Il Foglio ha provato a contattare più volte varie persone dell’Unef per approfondire tali questioni, ricevendo soltanto una laconica risposta del vicepresidente Adrien Liénard che ci invitava a ricontattare via mail il service de presse: lo abbiamo fatto la scorsa settimana, ma da quel momento c’è stato silenzio. “Noi siamo un sindacato apartitico e difendiamo dei valori universali. Oggi è sempre più difficile lavorare in comune, superare i disaccordi e le opinioni politiche divergenti.
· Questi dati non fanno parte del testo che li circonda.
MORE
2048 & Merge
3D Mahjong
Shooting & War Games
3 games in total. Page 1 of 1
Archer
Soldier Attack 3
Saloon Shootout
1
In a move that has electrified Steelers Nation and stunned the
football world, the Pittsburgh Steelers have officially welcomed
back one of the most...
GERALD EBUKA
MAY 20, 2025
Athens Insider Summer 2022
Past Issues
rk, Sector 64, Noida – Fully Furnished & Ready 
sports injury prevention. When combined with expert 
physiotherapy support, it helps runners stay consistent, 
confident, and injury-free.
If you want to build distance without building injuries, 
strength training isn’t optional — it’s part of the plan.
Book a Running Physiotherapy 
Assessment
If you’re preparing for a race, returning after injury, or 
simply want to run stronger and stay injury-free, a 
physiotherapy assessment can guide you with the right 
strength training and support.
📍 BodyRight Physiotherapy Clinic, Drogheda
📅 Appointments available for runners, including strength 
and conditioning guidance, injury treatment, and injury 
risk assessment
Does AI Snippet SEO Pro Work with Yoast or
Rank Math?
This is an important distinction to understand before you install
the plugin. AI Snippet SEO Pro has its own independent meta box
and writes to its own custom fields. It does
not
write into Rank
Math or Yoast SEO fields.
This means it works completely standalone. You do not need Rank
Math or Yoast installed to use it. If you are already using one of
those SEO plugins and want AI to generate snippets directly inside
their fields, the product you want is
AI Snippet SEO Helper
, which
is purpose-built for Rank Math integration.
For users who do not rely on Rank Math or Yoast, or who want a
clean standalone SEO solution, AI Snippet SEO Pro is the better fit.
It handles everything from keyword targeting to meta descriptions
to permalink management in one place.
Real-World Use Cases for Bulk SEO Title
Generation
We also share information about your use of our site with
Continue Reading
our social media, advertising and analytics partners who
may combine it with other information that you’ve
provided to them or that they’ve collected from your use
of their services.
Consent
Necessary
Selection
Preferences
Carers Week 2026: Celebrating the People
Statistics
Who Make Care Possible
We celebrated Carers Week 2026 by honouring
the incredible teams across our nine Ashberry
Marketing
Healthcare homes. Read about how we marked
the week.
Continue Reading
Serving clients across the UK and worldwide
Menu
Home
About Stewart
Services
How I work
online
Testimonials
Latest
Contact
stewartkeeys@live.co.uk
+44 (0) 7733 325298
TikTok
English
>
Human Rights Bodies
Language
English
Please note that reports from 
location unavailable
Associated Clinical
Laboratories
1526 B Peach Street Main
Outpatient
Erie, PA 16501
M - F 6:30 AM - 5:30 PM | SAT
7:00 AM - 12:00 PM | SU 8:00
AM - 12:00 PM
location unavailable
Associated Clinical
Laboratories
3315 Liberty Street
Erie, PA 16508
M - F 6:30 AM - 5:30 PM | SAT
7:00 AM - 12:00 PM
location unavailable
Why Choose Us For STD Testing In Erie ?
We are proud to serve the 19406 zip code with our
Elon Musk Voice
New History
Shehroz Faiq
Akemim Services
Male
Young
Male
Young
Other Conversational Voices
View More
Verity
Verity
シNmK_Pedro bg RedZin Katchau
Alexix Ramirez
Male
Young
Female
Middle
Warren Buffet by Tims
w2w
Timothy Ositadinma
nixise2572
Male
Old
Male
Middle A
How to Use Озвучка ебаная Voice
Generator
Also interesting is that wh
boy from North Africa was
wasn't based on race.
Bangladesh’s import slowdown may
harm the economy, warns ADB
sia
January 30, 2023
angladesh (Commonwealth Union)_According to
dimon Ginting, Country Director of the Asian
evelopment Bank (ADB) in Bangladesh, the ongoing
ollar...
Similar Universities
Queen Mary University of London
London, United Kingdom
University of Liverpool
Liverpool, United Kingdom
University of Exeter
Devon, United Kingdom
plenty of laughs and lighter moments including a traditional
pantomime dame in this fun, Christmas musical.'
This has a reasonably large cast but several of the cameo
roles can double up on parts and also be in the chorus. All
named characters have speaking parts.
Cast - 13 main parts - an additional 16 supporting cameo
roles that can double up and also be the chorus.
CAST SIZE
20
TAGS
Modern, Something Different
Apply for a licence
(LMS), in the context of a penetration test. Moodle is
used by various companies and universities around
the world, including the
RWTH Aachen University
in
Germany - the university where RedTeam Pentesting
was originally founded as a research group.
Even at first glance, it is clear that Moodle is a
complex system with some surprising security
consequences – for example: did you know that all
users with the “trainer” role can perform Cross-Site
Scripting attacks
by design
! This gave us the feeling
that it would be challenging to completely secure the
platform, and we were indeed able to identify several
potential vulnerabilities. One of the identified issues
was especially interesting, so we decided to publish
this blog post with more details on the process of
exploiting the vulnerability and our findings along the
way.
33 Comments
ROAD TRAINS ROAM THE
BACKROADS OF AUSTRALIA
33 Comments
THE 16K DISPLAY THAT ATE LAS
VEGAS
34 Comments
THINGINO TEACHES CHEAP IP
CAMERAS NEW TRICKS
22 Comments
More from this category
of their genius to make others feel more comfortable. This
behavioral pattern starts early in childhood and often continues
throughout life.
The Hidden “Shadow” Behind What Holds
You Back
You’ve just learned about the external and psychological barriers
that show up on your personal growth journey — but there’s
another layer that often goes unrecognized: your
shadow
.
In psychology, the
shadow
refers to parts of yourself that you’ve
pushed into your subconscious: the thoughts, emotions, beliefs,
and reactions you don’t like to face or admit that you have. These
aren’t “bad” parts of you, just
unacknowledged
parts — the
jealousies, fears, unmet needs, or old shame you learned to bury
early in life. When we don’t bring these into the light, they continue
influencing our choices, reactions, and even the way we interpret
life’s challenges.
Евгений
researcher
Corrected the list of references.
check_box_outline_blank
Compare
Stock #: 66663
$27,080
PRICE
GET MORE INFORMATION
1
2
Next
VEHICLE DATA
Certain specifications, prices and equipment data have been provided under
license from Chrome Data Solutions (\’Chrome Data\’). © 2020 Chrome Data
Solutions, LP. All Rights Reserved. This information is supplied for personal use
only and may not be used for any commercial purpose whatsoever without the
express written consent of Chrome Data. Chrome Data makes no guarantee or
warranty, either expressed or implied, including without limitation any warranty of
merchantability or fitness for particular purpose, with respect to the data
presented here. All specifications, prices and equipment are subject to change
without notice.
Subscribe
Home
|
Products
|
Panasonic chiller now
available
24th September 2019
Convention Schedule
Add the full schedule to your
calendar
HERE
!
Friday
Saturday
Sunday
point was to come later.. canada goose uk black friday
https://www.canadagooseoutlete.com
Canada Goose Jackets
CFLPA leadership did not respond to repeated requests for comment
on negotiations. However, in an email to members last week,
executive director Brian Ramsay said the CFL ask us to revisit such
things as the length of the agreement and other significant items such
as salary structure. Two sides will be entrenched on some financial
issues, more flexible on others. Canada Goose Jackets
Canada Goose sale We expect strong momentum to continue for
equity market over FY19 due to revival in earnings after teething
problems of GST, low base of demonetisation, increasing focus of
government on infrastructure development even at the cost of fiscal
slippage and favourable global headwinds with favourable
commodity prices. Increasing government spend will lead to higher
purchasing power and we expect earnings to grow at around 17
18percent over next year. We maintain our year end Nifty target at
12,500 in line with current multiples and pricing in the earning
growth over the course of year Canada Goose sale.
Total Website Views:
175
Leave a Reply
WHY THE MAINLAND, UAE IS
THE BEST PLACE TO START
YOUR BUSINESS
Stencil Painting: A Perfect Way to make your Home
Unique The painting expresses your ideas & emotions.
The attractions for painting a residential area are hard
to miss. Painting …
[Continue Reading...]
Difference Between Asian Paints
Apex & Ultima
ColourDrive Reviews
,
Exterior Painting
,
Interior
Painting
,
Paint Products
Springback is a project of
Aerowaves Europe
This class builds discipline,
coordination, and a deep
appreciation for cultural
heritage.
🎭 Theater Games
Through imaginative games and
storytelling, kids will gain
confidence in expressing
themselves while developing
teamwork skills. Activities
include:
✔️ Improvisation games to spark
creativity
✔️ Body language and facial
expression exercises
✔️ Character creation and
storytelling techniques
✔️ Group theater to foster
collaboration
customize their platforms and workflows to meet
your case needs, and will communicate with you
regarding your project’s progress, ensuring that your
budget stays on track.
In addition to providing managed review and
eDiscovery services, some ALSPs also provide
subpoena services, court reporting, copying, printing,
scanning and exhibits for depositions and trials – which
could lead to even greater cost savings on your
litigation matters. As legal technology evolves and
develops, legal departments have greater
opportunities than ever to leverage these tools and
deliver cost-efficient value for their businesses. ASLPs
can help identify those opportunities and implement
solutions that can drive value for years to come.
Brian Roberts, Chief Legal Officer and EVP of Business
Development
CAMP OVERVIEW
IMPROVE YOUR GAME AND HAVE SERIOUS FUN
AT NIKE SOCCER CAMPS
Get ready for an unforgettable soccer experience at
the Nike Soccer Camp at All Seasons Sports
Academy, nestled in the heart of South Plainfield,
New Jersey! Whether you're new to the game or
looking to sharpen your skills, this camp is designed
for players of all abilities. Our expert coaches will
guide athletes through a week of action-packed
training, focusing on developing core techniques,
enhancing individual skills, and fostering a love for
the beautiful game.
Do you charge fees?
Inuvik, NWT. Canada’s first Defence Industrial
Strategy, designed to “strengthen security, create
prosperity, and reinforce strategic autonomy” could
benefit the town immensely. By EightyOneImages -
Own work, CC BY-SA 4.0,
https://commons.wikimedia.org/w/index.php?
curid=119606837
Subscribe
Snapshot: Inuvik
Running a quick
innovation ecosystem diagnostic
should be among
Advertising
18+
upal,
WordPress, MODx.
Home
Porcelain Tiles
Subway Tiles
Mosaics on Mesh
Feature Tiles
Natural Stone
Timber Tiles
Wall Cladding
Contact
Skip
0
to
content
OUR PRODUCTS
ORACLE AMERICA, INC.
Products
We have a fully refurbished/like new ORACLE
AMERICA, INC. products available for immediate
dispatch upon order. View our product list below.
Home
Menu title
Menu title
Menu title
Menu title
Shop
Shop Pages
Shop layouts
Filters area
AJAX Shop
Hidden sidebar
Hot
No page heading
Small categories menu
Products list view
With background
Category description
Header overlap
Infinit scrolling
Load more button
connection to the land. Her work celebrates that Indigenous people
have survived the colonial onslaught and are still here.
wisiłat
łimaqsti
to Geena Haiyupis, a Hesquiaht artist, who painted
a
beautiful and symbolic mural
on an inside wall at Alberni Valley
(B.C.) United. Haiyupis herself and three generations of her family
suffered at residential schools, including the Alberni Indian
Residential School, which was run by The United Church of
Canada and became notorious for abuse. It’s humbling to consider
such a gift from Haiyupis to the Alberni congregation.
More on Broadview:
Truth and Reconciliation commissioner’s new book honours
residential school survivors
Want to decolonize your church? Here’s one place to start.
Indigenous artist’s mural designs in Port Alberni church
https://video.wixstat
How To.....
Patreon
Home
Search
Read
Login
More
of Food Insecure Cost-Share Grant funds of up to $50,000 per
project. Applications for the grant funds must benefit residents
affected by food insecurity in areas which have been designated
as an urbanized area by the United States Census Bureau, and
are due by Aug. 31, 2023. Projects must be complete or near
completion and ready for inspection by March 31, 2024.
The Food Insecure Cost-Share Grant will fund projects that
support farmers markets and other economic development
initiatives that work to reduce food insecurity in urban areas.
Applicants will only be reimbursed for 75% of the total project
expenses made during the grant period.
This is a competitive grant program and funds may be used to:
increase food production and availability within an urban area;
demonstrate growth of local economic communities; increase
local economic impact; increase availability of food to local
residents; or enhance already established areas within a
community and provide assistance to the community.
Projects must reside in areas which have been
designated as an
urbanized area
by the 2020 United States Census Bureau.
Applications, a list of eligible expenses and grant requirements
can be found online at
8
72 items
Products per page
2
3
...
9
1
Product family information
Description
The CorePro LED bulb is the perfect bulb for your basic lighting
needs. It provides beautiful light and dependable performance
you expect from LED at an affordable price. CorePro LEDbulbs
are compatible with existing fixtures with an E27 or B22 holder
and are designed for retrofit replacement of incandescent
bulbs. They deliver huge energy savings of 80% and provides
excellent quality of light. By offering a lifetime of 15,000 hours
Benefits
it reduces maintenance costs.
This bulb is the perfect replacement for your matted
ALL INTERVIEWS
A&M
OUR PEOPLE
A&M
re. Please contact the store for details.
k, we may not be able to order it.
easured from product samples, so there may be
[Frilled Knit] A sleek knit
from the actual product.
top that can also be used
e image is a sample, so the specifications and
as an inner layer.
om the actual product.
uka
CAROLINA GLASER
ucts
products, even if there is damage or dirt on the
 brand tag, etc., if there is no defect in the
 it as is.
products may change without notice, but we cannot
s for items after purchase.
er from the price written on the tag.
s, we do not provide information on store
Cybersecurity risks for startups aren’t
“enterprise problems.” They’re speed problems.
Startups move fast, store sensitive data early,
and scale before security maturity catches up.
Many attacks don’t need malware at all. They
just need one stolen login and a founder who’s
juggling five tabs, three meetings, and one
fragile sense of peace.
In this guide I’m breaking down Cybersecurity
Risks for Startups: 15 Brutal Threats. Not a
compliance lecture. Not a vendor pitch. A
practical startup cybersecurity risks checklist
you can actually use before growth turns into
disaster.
Su molti temi con l’Unef è diventato complicato parlarsi, perché sono ermetici alla discussione, al dialogo, a visioni contrarie alla loro”, spiega al Foglio Noémie Madar, presidente dell’Union des étudiants juifs de France (Uejf), la più importante associazione degli studenti ebrei francesi. L’Unef, nel mondo studentesco d’oltralpe, è considerato coloniale, razzialista e indigenista proveniente dall’America. “Secondo lo schema del loro antirazzismo ci sono gli oppressori e gli oppressi, i ‘non razzizzati’ e i ‘razzizzati’”, dice al Foglio Noémie Madar. Una visione binaria, manichea, che applicano a tutta la società francese, e dove gli ebrei farebbero parte dei “dominanti”, di coloro che rendono la Francia “intrinsecamente razzista”. “Gli ebrei non sono visti come vittime, nonostante la presenza di un antisemitismo molto forte nelle università. L’incapacità di ascoltare dell’Unef accentua questo antisemitismo. Quando il nostro locale è stato saccheggiato tre anni fa, alcuni militanti di estrema sinistra non hanno ammesso che si trattava antisemitismo perché sui muri c’era scritto ‘Morte a Israele’, come se ‘Morte a Israele’ potesse giustificare quell’atto”, spiega la presidente dell’Uejf.
Lo scorso 1° aprile, il Senato francese, nel quadro del progetto di legge contro il separatismo promosso dal ministro dell’Interno Gérald Darmanin, ha adottato un “emendamento Unef” che vieterà nel futuro la tenuta di “riunioni non-miste”, considerate una forma di segregazione ostile ai valori della République. L’abbandono dell’universalismo della sinistra storica a favore di una visione comunitarista all’interno dell’Unef è legato anche allo sfaldamento dei partiti appartenenti a quel campo politico. “L’Unef è sempre stata vicina ideologicamente e nella costruzione dei militanti ai partiti di sinistra, in particolare al Partito socialista, con un antirazzismo a vocazione universale. Il crollo di queste formazioni comporta anche un’evaporazione delle loro idee nel mondo sindacale. L’antirazzismo attuale dell’Unef è rivolto verso se stesso, non verso l’esterno, si guarda a partire dalle proprie ferite e le considera all’origine dell’antirazzismo”, afferma Noémie Madar.
Il cambiamento è più culturale che generazionale. “Da un certo punto di vista penso che sia positivo un certo cambiamento perché la questione delle discriminazioni è sempre più pregnante nella società. Ma allo stesso tempo il militantismo razzialista dell’Unef è una forma di ripiegamento su di sé. A mio avviso non è un cambiamento generazionale, perché anche io faccio parte di quella generazione, credo sia piuttosto un movimento culturale”, sottolinea la dirigente dell’Uejf.
Il New York Times, la scorsa settimana, ha dedicato la sua prima pagina all’Unef, chiedendosi se il sindacato rappresenti l’incarnazione delle idee di ispirazione americana che minacciano i princìpi fondatori della Francia o, come sostengono i suoi dirigenti, l’avanguardia delle mutazioni francesi. “La società americana non è costruita come quella francese: la prima è un’addizione di comunità, la seconda è un’addizione di cittadini”, afferma Noémie Madar. E conclude: “La visione dell’Unef, secondo cui ogni comunità è la sola a poter comprendere il proprio dolore e parlarne, corrisponde a una visione americana. Non ha nulla a che vedere con l’universalismo francese”.